Brasero est une publication annuelle dirigée par Cédric Biagini et Patrick Marcolini. Ce quatrième numéro propose de nombreux articles organisés en plusieurs cahiers. La revue est richement illustrée de documents de toutes natures.

Quelle est cette revue ?

Comme la revue est encore jeune, il est bon de la présenter. Pour cela, on peut s’appuyer sur le site internet de l’éditeur qui la définit ainsi : « Chez Brasero, nous aimons les gens ordinaires et l’humanité haute en couleur : les dandys et les femmes à barbes, les binoclards et les escogriffes. Nous aimons les en-dehors et les bas-côtés, les armistices et les révolutions, les Atlantides et les Icaries ».

Préliminaires

Le premier article s’intéresse à la prostitution des mineurs dans le Paris de la Belle Époque. A la fin du XIXème siècle, la prostitution ne constitue pas un délit selon le Code civil mais il s’agit d’une pratique réglementée. Les jeunes filles venues de province sont des proies, même si la moitié des mineures prostituées sont natives de la capitale. De nombreux ouvrages de littérature témoignent de la difficulté à s’arracher à cette condition.

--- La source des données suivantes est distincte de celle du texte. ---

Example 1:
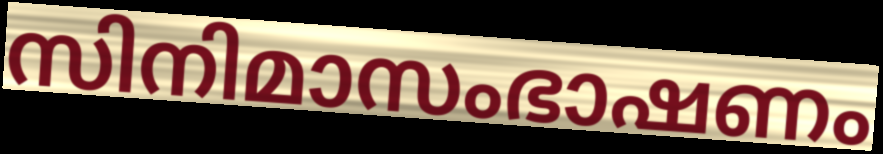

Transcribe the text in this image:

സിനിമാസംഭാഷണം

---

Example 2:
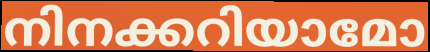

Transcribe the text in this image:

നിനക്കറിയാമോ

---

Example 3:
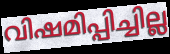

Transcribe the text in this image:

വിഷമിപ്പിച്ചില്ല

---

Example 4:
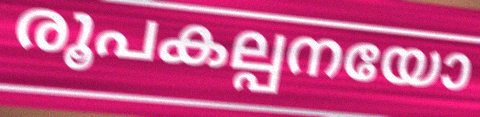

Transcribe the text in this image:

രൂപകല്പനയോ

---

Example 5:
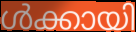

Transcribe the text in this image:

ൾക്കായി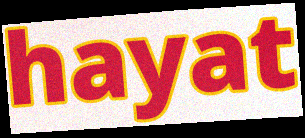
hayatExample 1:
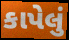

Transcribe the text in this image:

કાપેલું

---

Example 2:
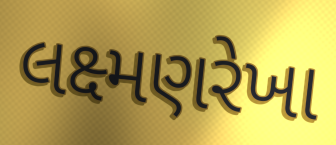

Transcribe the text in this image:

લક્ષ્મણરેખા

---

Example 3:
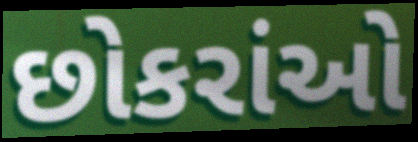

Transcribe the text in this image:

છોકરાંઓ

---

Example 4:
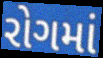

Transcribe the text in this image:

રોગમાં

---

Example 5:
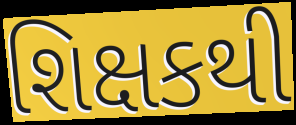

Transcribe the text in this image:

શિક્ષકથી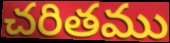
చరితముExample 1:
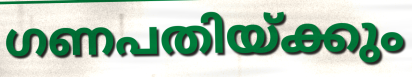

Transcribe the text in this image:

ഗണപതിയ്ക്കും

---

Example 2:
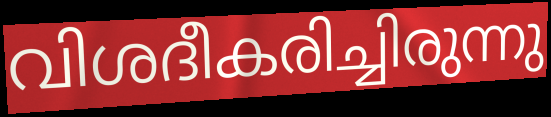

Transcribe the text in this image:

വിശദീകരിച്ചിരുന്നു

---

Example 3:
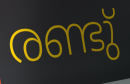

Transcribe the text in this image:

രണ്ടു്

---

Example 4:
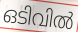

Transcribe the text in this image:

ഒടിവിൽ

Charles Reeve se penche sur l’éducation à l’assujettissement à travers le cas de l’Italie des années 20. Philippe Baudoin s’intéresse lui à une figure très étrange : Geneviève Zaepffel. Elle était voyante au temps de Vichy. Revêtue d’une cape blanche, elle prophétisait sur scène tout en chantant les louanges d’Hitler. Même après guerre, elle réussissait encore à rassembler des foules autour de son nom.

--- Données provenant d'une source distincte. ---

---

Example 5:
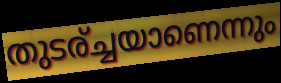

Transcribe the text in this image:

തുടര്ച്ചയാണെന്നും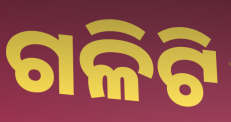
ଗଳିଟିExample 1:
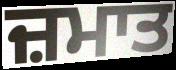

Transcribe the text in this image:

ਜ਼ਮਾਤ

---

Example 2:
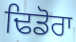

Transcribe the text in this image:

ਢਿਡੋਰਾ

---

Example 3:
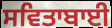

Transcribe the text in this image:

ਸਵਿਤਾਬਾਈ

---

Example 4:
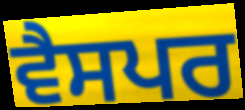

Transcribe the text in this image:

ਵੈਸਪਰ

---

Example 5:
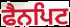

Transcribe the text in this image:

ਫੈਨਪਿਟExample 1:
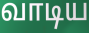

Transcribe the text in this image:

வாடிய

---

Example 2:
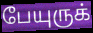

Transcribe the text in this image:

பேயுருக்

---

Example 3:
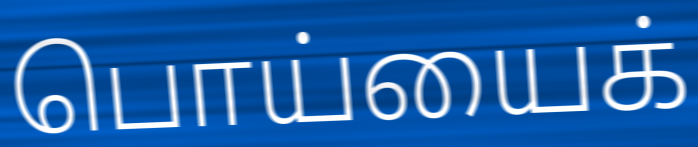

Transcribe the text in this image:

பொய்யைக்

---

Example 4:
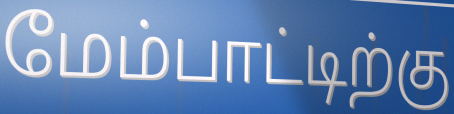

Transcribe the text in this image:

மேம்பாட்டிற்கு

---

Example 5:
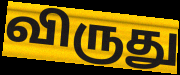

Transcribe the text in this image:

விருதுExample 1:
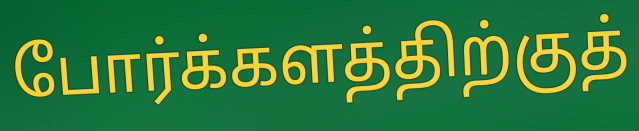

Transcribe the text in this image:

போர்க்களத்திற்குத்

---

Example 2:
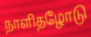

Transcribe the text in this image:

நாளிதழோடு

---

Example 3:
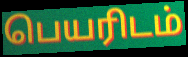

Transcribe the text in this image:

பெயரிடம்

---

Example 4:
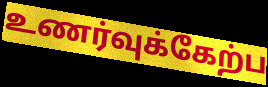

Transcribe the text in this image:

உணர்வுக்கேற்ப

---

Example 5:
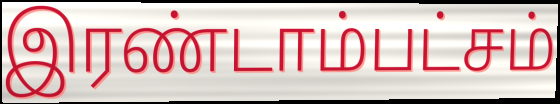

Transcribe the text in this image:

இரண்டாம்பட்சம்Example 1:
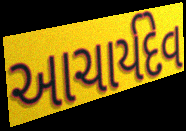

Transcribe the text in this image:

આચાર્યદેવ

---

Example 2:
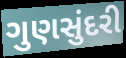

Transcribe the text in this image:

ગુણસુંદરી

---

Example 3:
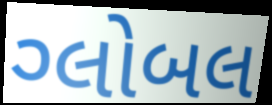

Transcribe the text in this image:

ગ્લોબલ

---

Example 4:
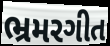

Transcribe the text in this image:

ભ્રમરગીત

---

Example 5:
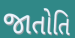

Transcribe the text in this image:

જાતોતિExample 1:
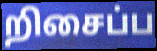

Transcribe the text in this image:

றிசைப்ப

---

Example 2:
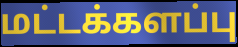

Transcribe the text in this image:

மட்டக்களப்பு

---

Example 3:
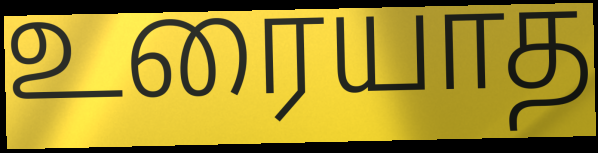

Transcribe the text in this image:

உரையாத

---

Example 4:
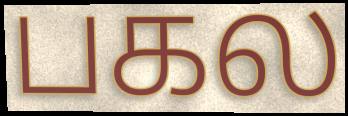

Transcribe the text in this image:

பகல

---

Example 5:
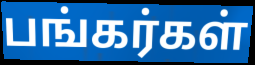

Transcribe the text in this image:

பங்கர்கள்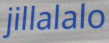
jillalaloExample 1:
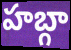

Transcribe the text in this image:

హబ్గా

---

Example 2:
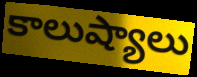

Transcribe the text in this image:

కాలుష్యాలు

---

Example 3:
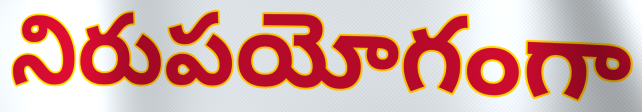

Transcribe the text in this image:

నిరుపయోగంగా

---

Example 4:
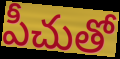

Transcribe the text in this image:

పీచుతో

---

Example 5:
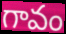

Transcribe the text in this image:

గావంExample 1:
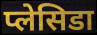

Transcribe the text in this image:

प्लेसिडा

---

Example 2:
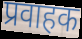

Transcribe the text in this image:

प्रवाहक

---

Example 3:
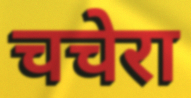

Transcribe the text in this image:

चचेरा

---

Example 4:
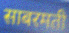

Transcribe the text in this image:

साबरमती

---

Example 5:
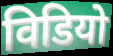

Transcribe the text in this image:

विडियो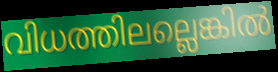
വിധത്തിലല്ലെങ്കിൽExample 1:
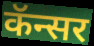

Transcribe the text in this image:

कॅन्सर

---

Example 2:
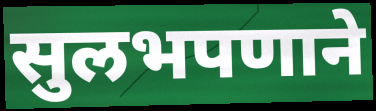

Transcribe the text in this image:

सुलभपणाने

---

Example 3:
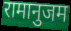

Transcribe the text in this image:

रामानुजम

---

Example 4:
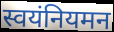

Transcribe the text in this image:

स्वयंनियमन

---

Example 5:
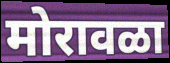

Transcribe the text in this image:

मोरावळाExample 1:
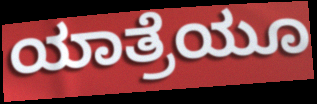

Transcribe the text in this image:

ಯಾತ್ರೆಯೂ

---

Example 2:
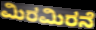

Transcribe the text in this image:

ಮಿರಮಿರನೆ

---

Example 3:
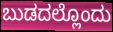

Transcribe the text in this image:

ಬುಡದಲ್ಲೊಂದು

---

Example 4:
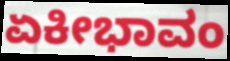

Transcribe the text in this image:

ಏಕೀಭಾವಂ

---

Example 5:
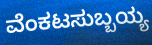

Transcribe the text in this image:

ವೆಂಕಟಸುಬ್ಬಯ್ಯ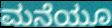
ಮನೆಯೂ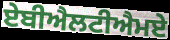
ਏਬੀਐਲਟੀਐਮਏ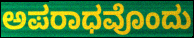
ಅಪರಾಧವೊಂದು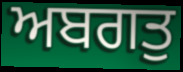
ਅਬਗਤੁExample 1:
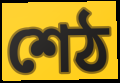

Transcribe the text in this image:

শেঠ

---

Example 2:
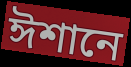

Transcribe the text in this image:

ঈশানে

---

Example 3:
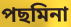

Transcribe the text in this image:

পছমিনা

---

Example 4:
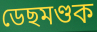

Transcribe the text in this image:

ডেছমণ্ডক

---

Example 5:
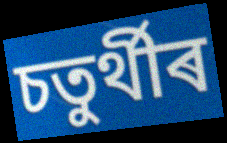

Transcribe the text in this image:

চতুৰ্থীৰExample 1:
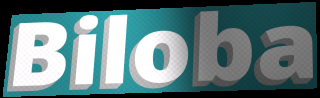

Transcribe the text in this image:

Biloba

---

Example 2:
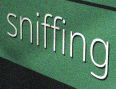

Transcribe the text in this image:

sniffing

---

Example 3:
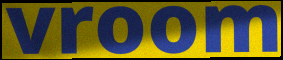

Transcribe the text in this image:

vroom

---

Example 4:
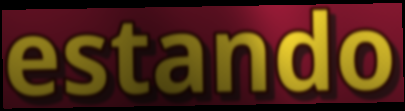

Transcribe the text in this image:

estando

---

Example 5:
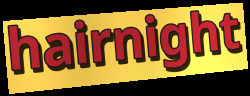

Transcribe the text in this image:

hairnight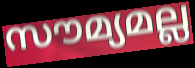
സൗമ്യമല്ല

Charles Jacquier s’arrête sur le livre de Simon Leys, paru en 1971, et intitulé      « Les habits neufs du président Mao ». Alors que la période était marquée par une fascination pour le maoïsme, l’écrivain allait à l’encontre de ce mouvement. Sa disparition fit que son oeuvre dut affronter le destin de tout classique : normalisation, panthéonisation, récupération puis oubli. Mathieu Léonard consacre son article à la tentation anarcho-eugéniste.

Cahier présence

Cette deuxième partie commence par la trajectoire de William Seabrook. Cet écrivain fut un adepte des expériences limites puisqu’il fut aussi bien aventurier en Arabie, initié vaudou à Haïti que cannibale d’un soir.

Anne Steiner met en avant une figure d’une femme de combat, Antoinette Sorgue, qui s’est battue pour les droits des ouvriers agricoles. On la retrouve sur une photographie prise en 1907 à Paris lors d’une manifestation.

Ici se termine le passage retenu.